La Estación Centenario de la Compañía General de Ferrocarriles de la provincia de Buenos Aires estaba ubicada en el partido de Carlos Casares. Disposiciones de gobierno y tremendas inundaciones decretaron en 1985 el fin de sus servicios. A 10 kilómetros de aquélla estaba ubicada La Blanqueada, en cuyos campos transcurrieron muchas de nuestras ya lejanas vacaciones de verano.
Aquellas tierras estaban plagadas de “mulitas” y de “peludos”, especies del género “armadillos”, de color marrón y de entre 25 y 50 cm de largo, con un caparazón formado por placas transversales, cola larga, orejas grandes y uñas poderosas que le facilitan excavar la tierra para hacer sus cuevas “...y lo mesmo que el peludo enderecé pa mi cueva”, dice el Martín Fierro. Algo yo sabía de estos bichos gracias a mi compañero de banco en el viejo colegio de la calle Bolívar, Lucas Kraglievich, que heredaba la pasión y erudición de su padre, uno de los más reputados -junto con Florentino Ameghino- paleontólogos argentinos.
No puede escapar a estos recuerdos la personalidad de Don Pedro, que regenteaba todas las actividades rurales de La Blanqueada. Trabajador hábil y honesto, hacía de todo: baquiano en arrear, domar, pialar a la payanca y atrapar avestruces con boleadoras que él mismo fabricaba con piedras redondas recubiertas con cuero crudo.
La caza de “peludos” y “mulitas” era cosa corriente entre la gente de campo, pues su carne les resultaba tierna y exquisita (y sobre todo barata). Se los cazaba de varias maneras. Don Pedro, por ejemplo, solía cazarlos de noche y de una forma singular: encandilaba al peludo con una linterna y luego le pisaba el lomo para inmovilizarlo; más tarde, tras lavarlo y adobarlo, Martina, su mujer, los asaba en su propia caparazón en el horno de barro.
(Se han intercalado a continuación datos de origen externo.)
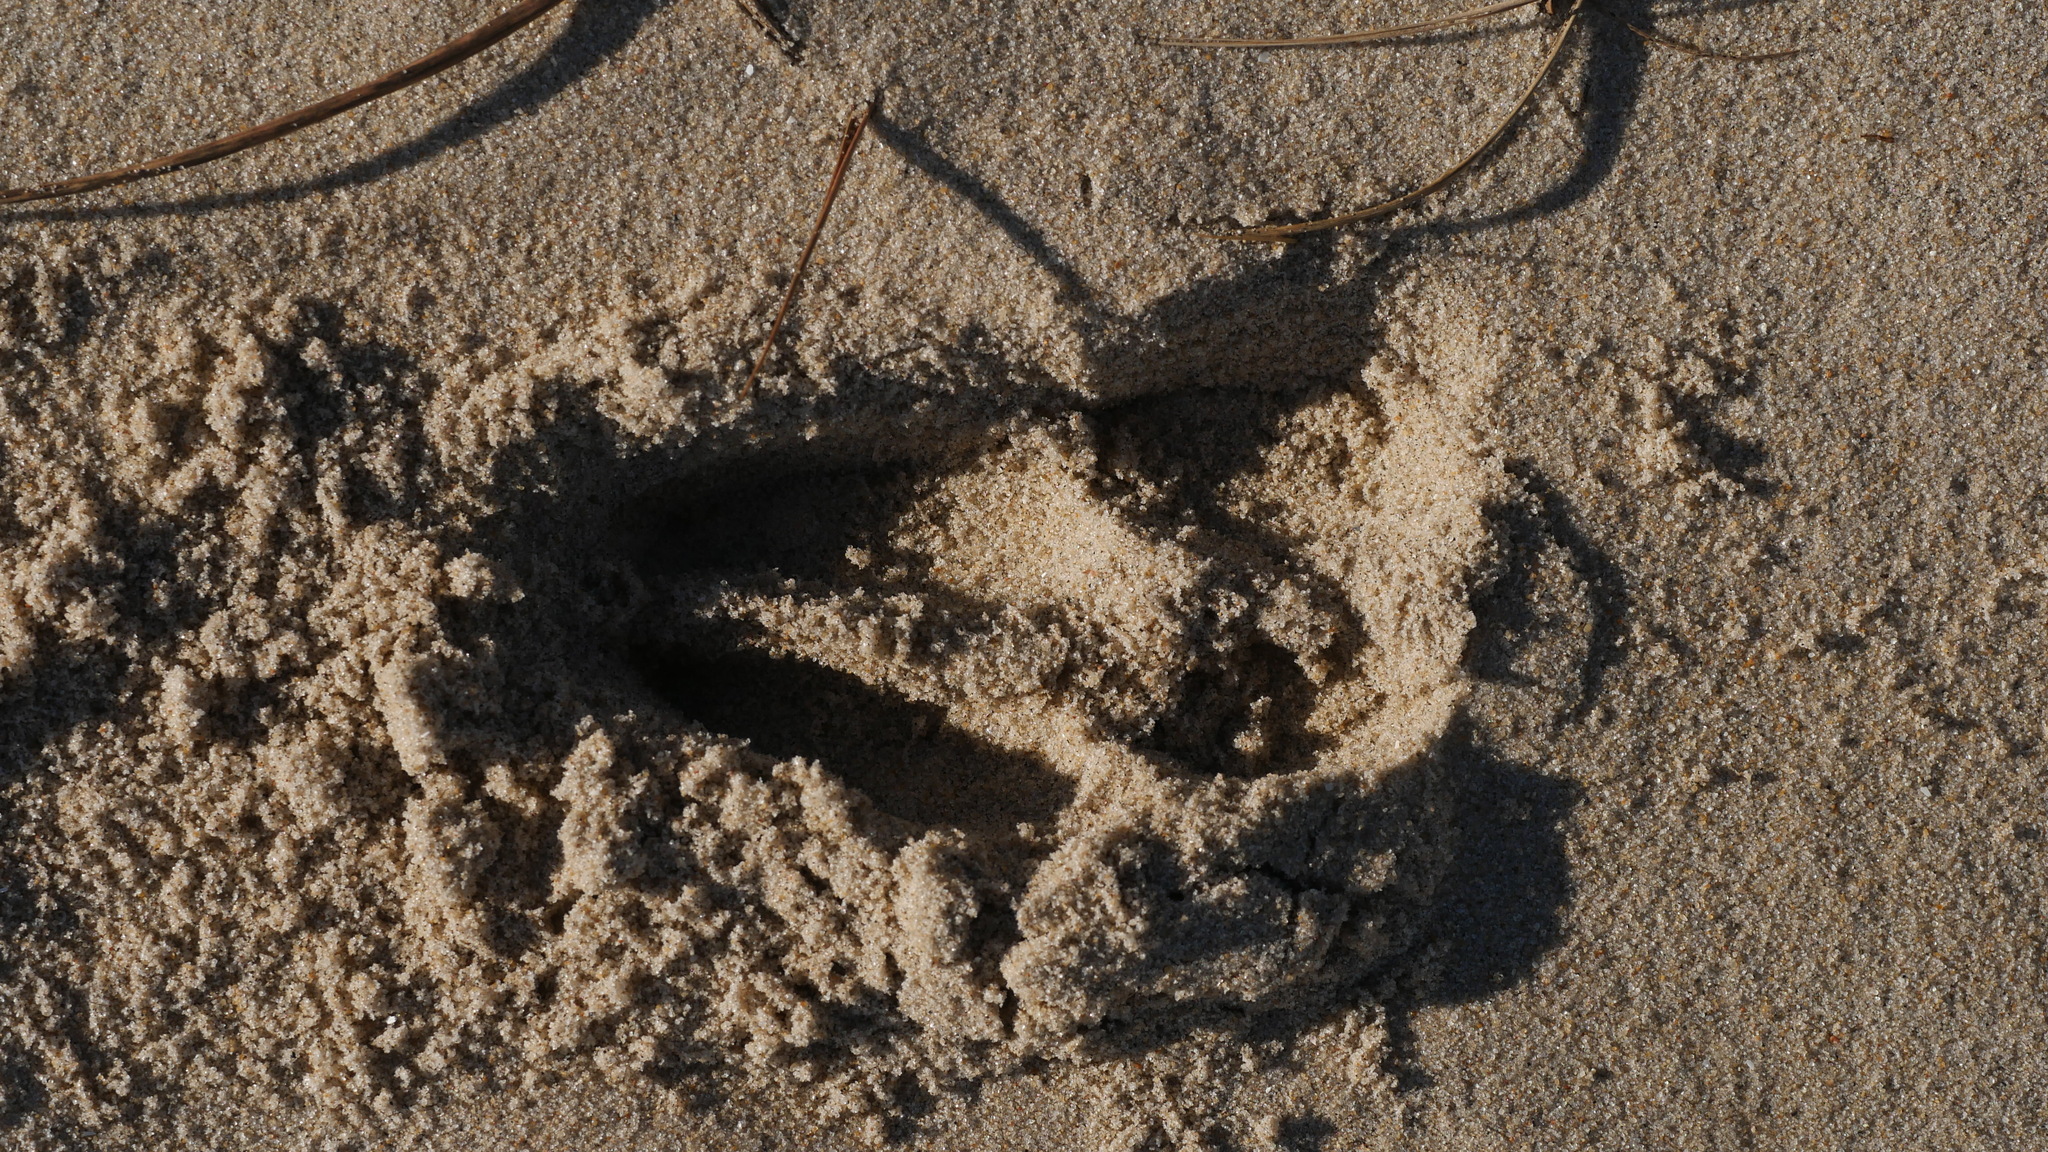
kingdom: Animalia
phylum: Chordata
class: Mammalia
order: Artiodactyla
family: Cervidae
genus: Odocoileus
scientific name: Odocoileus virginianus
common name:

Con ayuda de galgos se detectaban sus cuevas, que emanan olores y sonidos inconfundibles. Luego, se excavaba la tierra con palas hasta ubicarlos y se los capturaba por la cola, no sin esfuerzo, pues la resistencia del animal es enorme.
Guillermo Hudson, en “Allá lejos y hace tiempo”, nos habla de ésto. Quizá, por desconocimiento de términos campestres (para su idioma inglés), como mulita o tatú, Hudson aplica la palabra “armadillo”: “Cuando un armadillo empezó a cavar vertiginosamente para escapar, enterrándose en el suelo, para capturarlo lo agarré de la negra cola de hueso con las dos manos y empecé a tirar tratando de sacarlo. No lo pude mover. Siguió cavando con furia, entrando más y más profundamente dentro de la tierra. Pronto me di cuenta que en lugar de sacarlo yo, él estaba arrastrándome detrás de sí, me sentí herido al pensar que un animal no mayor que un gato iba a vencerme en un asunto de fuerza. Me vi forzado a largarlo”.
Muchas veces, durante nuestras cabalgatas, se avistaban estos mamíferos atravesando senderos o lugares abiertos. Hilario, hijo de don Pedro, tenía la habilidad de cazarlos directamente con sus brazos y cuando se le escapaban se arrojaba como el arquero de fútbol lo hace hacia la pelota a ras del suelo. Otra modalidad: si el paisano iba cabalgando y los descubría, sin apearse les arrojaba su “guacha” (rebenque de mango corto y lonja ancha) con llamativa puntería: tras el impacto, el peludo o el tatú quedaban paralizados. No sólo con fines gastronómicos los caza el hombre de campo: también utiliza su caparazón para la fabricación de charangos.